Впрочем, и некогда было ему предаваться душевным терзаниям. Жить на присылки опекуна по десяти рублей серебром было куда как не сладко. Деньги, деньги были нужны, как и всегда. Для получения денег в голове кипело множество предприятий, самых надежных, самых доступных и верных. По временам он в груди ощущал даже и исполинские силы, потребные на скорейшее исполнение хотя бы и всех предприятий зараз, и пренебрежение, равнодушие ближних, да, унижая, да, оскорбляя и даже нравственно уничтожая его, лишь прибавляло исполинской силы в груди. Он порывался не просто к успеху, о нет! Он рвался к величию, к признанию полному, к славе, к славе, быть может, всемирной, как Шиллер, Шекспир, Вальтер Скотт, чтобы тогда-то вот и увидели все, как грубо, как стыдно они ошибались, как были обидно несправедливы к нему, как неверно судили о нем, и в один день стали друзьями и братьями. Ради признания, ради величия, ради славы, славы, быть может, всемирной, как Шиллер, Шекспир, Вальтер Скотт, ради того, чтобы все в один день стали друзьями и братьями, он дни и ночи состязался с гигантами, которых не переставал передумывать, перечитывать, твердо зная, что талант надо растить, что талант надо напитывать великими мыслями прошедших веков. Всё, что открывал он у них, представлялось ему замечательным, однако порой и ещё несозрелым, приблизительным тоже, в конце концов даже неверным. Эти промахи, эти ошибки, которые совершали гиганты, те, кто был законно, заслуженно всемирно прославлен и признан за гения, возмущали его и питали надежду, укрепляя пока ничем не проверенную, но непоколебимую веру в себя.
Ведь необходимо дерзать.
И он видел повсюду, у Шекспира и Гете, что написал бы получше и поглубже, сильней и стройней, возьмись он только за тот же сюжет. С этой именно целью, ещё в тесноте и скуке училища, потом на безсмысленной службе, он переписал на свой лад “Бориса Годунова” и “Марию Стюарт” и сильно надеялся, что в самое ближайшее время его переделки поставят на сцене, после чего не останется ни забот, ни хлопот и можно будет свободно, обдуманно, хладнокровно двигаться дальше, к беспрестанно влекущим, громко зовущим вершинам Парнаса.
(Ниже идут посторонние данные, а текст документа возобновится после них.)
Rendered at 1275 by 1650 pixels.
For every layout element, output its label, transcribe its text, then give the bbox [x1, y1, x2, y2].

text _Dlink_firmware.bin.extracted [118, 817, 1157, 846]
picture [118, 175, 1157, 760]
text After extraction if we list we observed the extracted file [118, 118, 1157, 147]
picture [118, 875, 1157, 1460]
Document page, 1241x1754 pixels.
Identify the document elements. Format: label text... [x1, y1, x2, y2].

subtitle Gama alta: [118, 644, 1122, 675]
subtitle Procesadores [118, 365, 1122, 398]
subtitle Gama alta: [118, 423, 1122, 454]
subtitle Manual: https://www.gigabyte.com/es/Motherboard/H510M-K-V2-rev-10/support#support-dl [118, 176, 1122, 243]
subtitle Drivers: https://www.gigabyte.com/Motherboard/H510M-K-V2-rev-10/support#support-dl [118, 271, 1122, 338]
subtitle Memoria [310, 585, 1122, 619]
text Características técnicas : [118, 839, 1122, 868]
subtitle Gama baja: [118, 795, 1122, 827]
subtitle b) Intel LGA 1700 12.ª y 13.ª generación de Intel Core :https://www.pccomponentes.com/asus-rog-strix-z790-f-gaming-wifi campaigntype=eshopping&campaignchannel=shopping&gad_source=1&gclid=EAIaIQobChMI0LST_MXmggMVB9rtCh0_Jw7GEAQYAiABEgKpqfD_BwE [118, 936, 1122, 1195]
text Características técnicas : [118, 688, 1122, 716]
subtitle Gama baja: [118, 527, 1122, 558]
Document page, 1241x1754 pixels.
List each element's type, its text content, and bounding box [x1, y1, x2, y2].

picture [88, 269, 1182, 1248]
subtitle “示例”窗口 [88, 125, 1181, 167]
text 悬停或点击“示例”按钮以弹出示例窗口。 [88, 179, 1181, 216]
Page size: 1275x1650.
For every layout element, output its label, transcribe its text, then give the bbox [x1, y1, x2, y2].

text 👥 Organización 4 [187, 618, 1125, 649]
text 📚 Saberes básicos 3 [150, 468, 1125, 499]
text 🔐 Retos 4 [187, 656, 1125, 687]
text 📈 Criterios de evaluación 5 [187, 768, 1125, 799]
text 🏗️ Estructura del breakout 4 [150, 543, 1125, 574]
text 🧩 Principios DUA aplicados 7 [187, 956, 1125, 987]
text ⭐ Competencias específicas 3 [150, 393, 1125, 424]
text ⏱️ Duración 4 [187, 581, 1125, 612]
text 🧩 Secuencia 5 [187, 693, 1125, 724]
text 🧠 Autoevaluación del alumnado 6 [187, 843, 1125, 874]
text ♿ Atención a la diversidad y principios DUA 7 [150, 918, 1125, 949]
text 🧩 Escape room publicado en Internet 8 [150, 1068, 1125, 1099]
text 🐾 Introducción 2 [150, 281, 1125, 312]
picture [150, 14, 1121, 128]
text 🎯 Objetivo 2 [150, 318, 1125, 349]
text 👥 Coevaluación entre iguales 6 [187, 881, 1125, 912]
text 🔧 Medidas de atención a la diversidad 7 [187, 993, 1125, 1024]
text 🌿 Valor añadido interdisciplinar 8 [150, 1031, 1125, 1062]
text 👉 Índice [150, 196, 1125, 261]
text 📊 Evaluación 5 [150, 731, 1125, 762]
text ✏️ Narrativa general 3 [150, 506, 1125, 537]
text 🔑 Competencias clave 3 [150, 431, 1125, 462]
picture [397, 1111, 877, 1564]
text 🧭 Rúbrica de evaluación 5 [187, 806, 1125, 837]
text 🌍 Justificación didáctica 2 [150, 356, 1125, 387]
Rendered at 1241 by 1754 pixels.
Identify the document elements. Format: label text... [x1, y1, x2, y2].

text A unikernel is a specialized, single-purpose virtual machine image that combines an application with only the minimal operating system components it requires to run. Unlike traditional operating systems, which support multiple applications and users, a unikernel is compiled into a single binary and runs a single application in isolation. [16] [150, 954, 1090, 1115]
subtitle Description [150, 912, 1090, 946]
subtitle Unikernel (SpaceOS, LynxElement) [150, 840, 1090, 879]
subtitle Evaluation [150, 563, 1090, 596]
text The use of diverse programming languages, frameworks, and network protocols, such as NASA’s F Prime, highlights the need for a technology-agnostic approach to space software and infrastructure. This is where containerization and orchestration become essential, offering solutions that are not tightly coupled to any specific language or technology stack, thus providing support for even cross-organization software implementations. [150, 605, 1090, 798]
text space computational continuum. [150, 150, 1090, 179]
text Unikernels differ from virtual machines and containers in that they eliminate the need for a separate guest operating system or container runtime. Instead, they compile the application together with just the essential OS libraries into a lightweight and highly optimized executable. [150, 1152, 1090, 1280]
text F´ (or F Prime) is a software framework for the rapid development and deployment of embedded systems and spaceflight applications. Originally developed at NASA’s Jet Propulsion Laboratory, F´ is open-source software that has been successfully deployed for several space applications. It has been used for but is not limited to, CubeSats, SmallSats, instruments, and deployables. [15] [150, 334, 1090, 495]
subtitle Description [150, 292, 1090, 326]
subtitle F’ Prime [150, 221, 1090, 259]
А пока надлежало прожить переводами. На этом поприще, как он высчитал точно, не то что рубли, но копейки, закопано было его Эльдорадо. Он вопрошал, нервно шагая, почти бегом, спотыкаясь по комнате, с хмурым лицом: отчего Струговщиков имеет имя и уже славен в русской литературе? И торжественно отвечал, уставя перст в потолок: переводами, переводами! И нажил ими целое состояние! Стало быть, надобно только уметь с рассужденьем и толком приняться за это приятное и полезное дело!